*** Supplied material

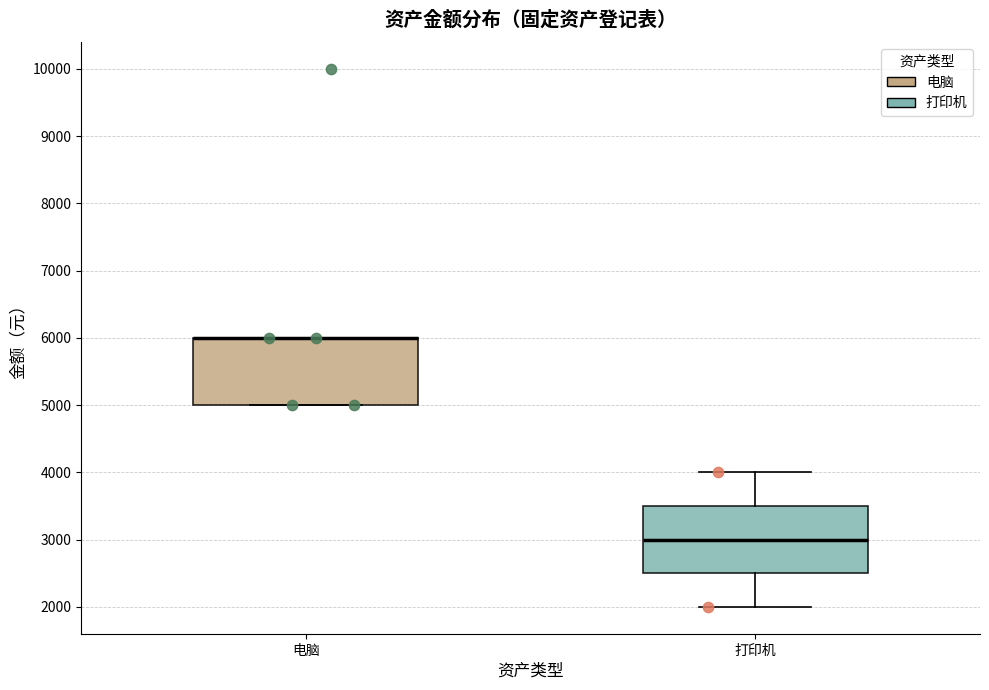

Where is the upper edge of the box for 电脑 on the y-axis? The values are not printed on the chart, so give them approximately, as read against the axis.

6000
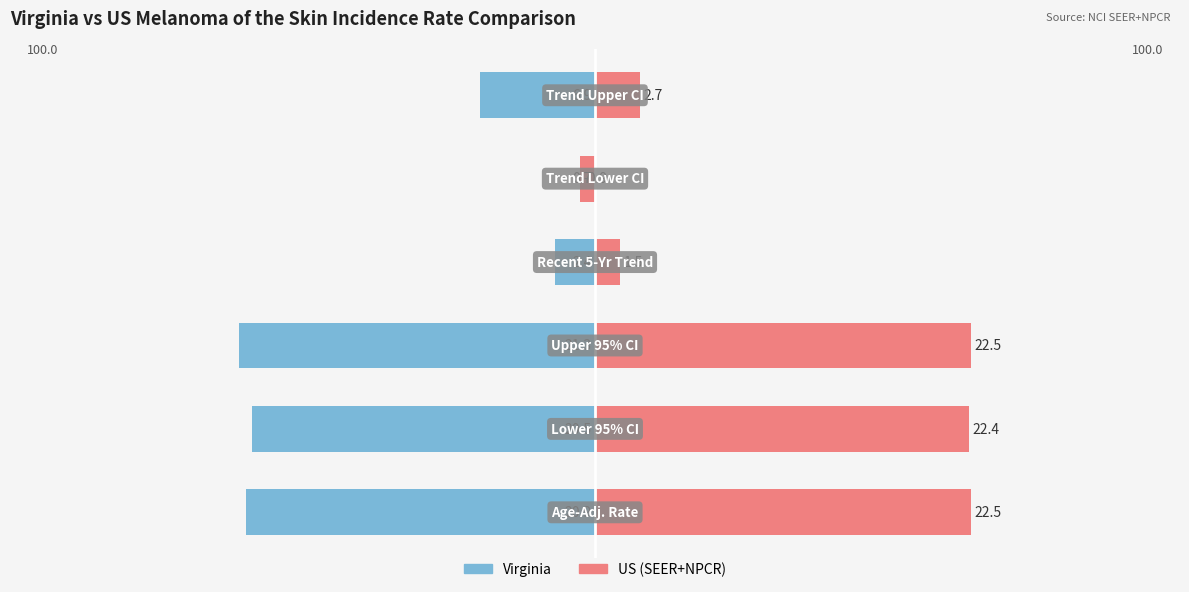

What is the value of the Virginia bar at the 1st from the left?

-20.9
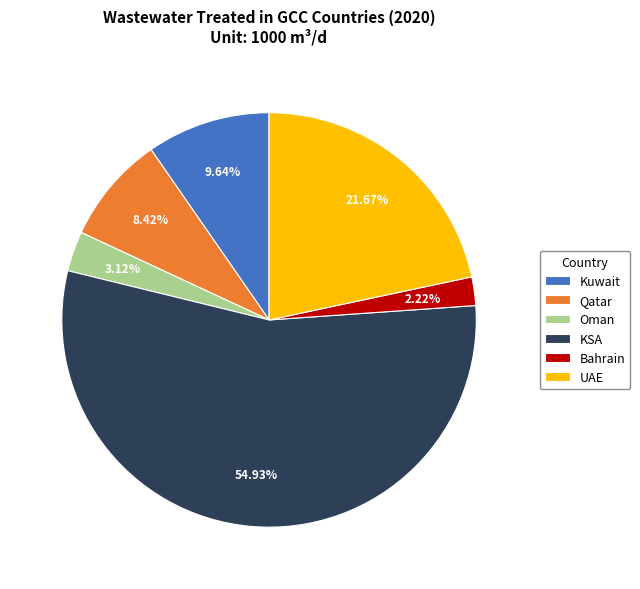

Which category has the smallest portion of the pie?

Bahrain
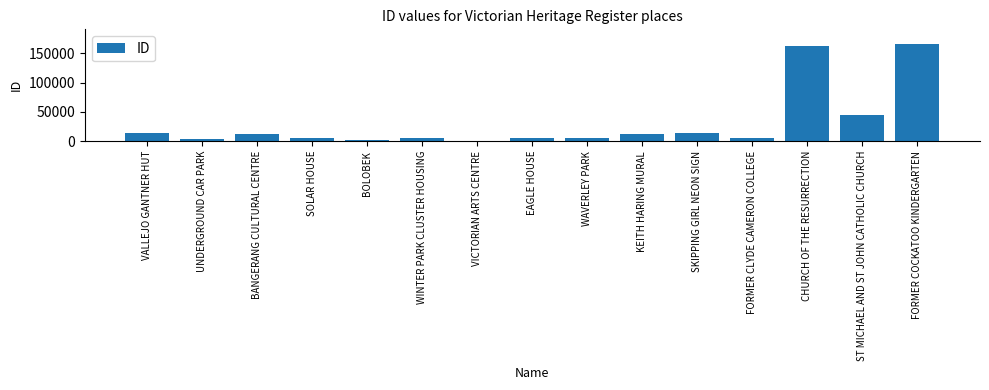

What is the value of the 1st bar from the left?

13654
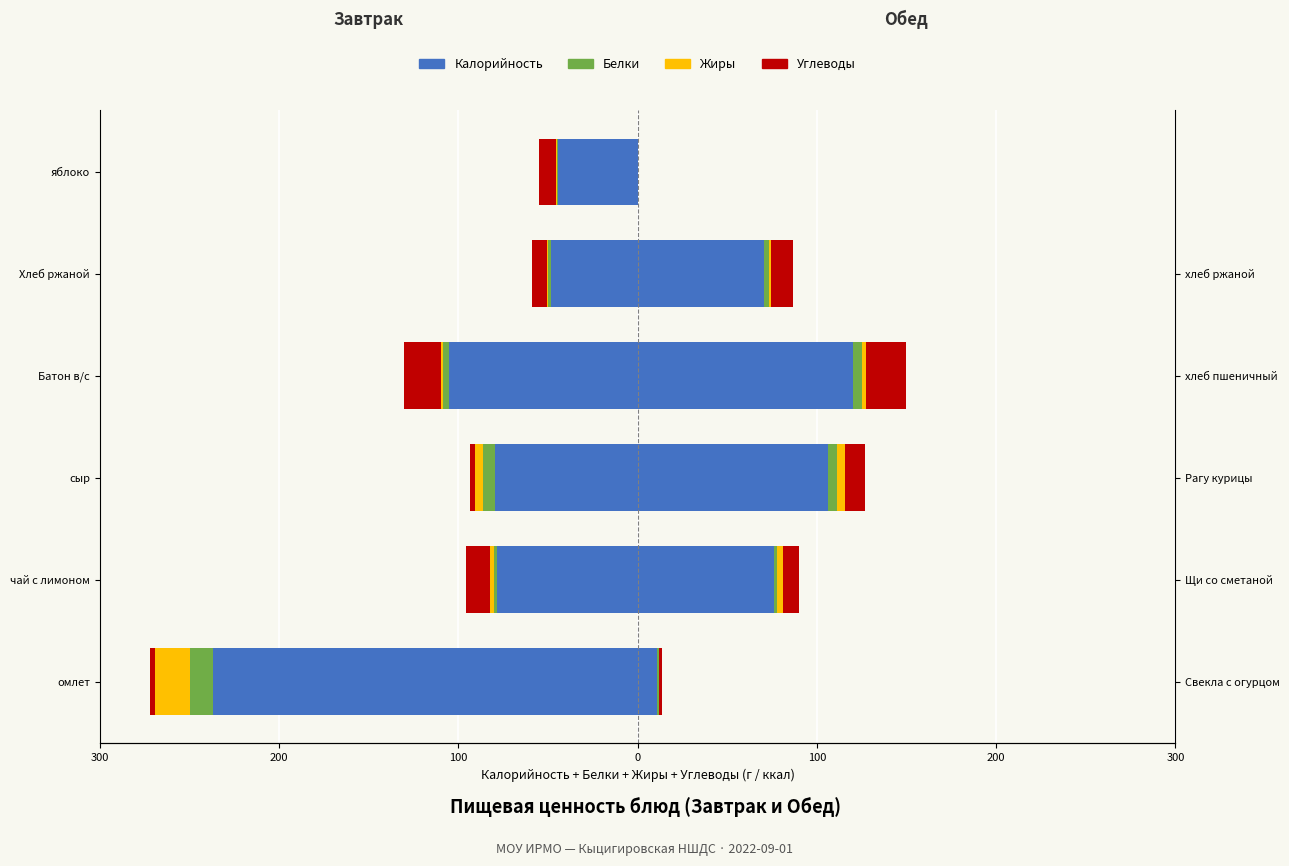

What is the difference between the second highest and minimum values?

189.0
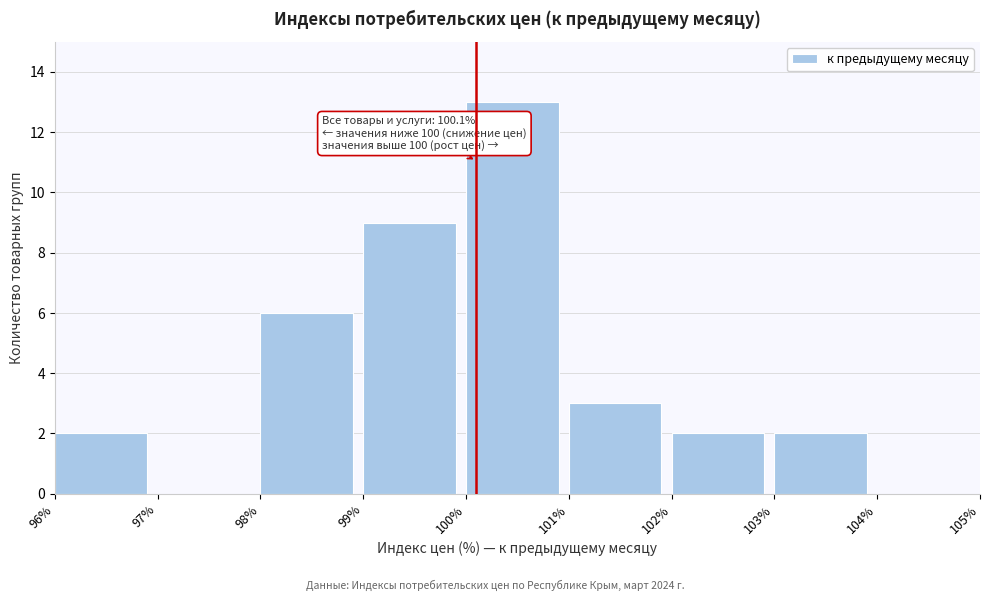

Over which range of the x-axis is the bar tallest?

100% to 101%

******

#### Work item:
Switch "bar" to "column" wherever it occurs in the records above and write out all of them again, changing nothing else. Leave out the pictures.

#### Exercise solution:
Where is the upper edge of the box for 电脑 on the y-axis? The values are not printed on the chart, so give them approximately, as read against the axis.

6000

What is the value of the Virginia column at the 1st from the left?

-20.9

Which category has the smallest portion of the pie?

Bahrain

What is the value of the 1st column from the left?

13654

What is the difference between the second highest and minimum values?

189.0

Over which range of the x-axis is the column tallest?

100% to 101%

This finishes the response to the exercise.